What was taken and released
Investigators say that once he had access, the intruder downloaded roughly 1.1 terabytes of proprietary Disney data from thousands of private Slack channels, then went further and posted the haul online along with portions of the victim’s bank, medical and personal records. FOX 11 Los Angeles reported that the Justice Department timeline and the public leak surfaced in July 2024. Security analysts at the time seized on the episode for both the sheer size of the data grab and the use of a poisoned third-party utility as the initial way in.

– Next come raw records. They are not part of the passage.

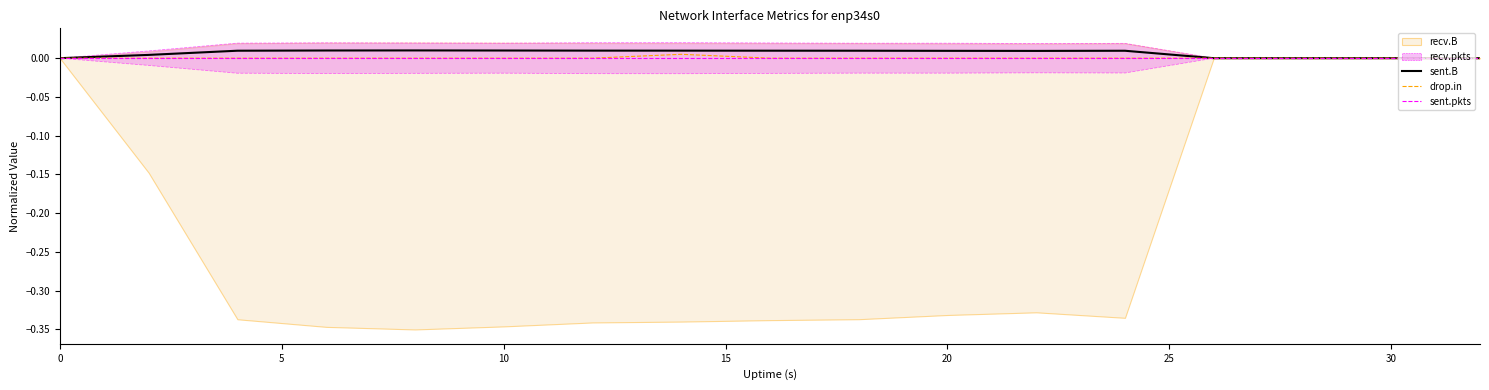

True or false: sent.pkts has a value of 0.0 at 10.

True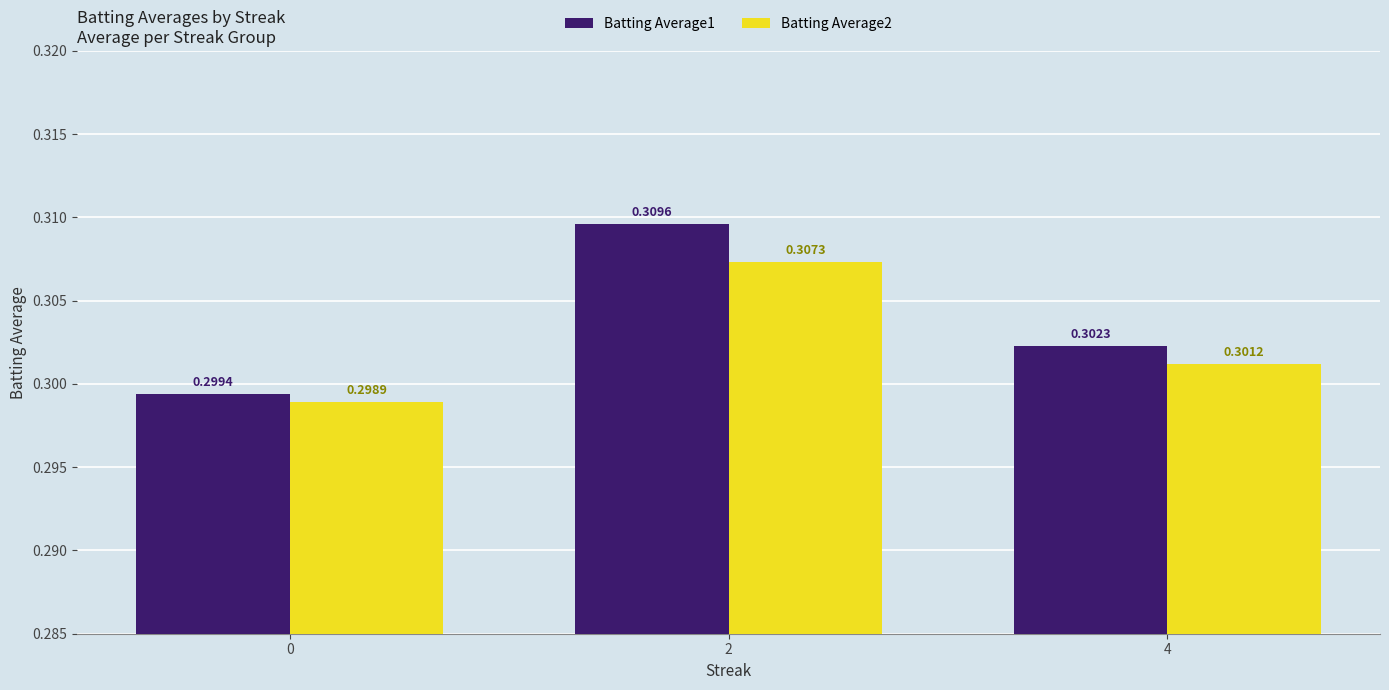

Is it true that Batting Average2 equals 0.3 at 4?

True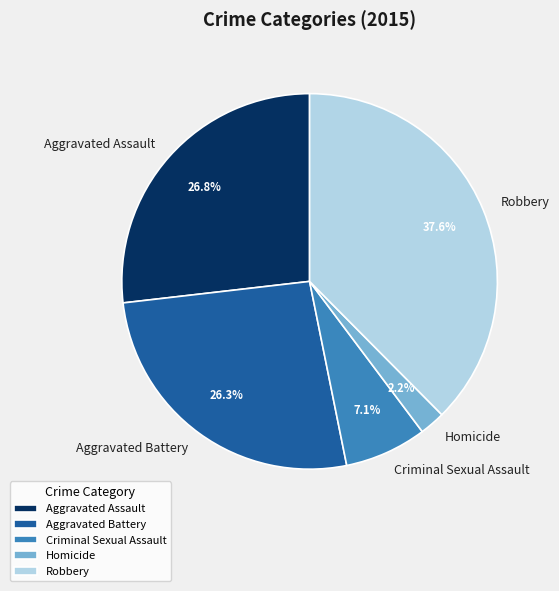

Which has a higher value, Robbery or Homicide?

Robbery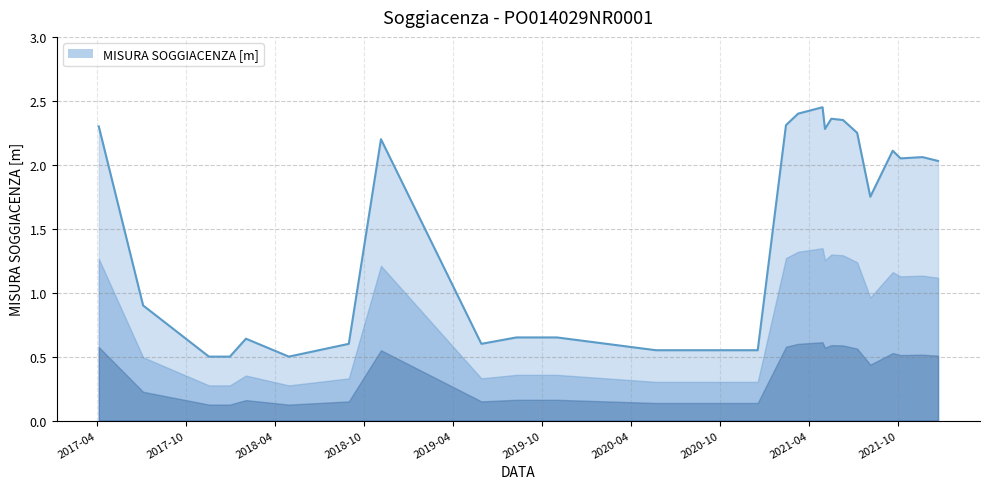

Reading right to left, transcribe all the data shown in this chart.

2.0	2.1	2.0	2.1	1.8	2.2	2.4	2.4	2.3	2.5	2.4	2.3	0.6	0.6	0.6	0.6	0.7	0.7	0.6	2.2	0.6	0.5	0.6	0.5	0.5	0.9	2.3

Sentence and courtroom outcome
On Friday a federal judge ordered the Santa Clarita resident to serve one year and three months in prison, according to the Long Beach Press-Telegram. The outlet identifies the defendant by name and states that he is 26, matching the identity listed in court records and filings that tie him to the hacking scheme. Officials did not immediately release information about restitution or the specific terms of any supervised release that will follow the prison sentence.
Charges and legal stakes
The defendant pleaded guilty to two felony counts, one for accessing a computer and obtaining information and one for threatening to damage a protected computer, charges that each carry statutory maximum sentences of up to five years, according to the U.S. Attorney’s Office. Federal prosecutors detailed how the malware was deployed, how it opened a path into Disney’s Slack workspace, and how the stolen material eventually made its way to the public. Sentencing guidelines, combined with the court’s view of the sophistication of the method and the impact of the breach, shaped the punishment imposed this week.
Why it matters
Cybersecurity watchers have been pointing to this case as a cautionary tale about running third-party developer tools on any device that also touches corporate networks, a tactic that can quietly sidestep traditional perimeter defenses. Ars Technica and other outlets have highlighted the growing risk that malicious or compromised tools in the software supply chain can lead to high-impact breaches. For local businesses and remote workers, experts say the lesson is straightforward but not exactly convenient: keep experimental software walled off from work accounts and lean on strong endpoint protections whenever possible.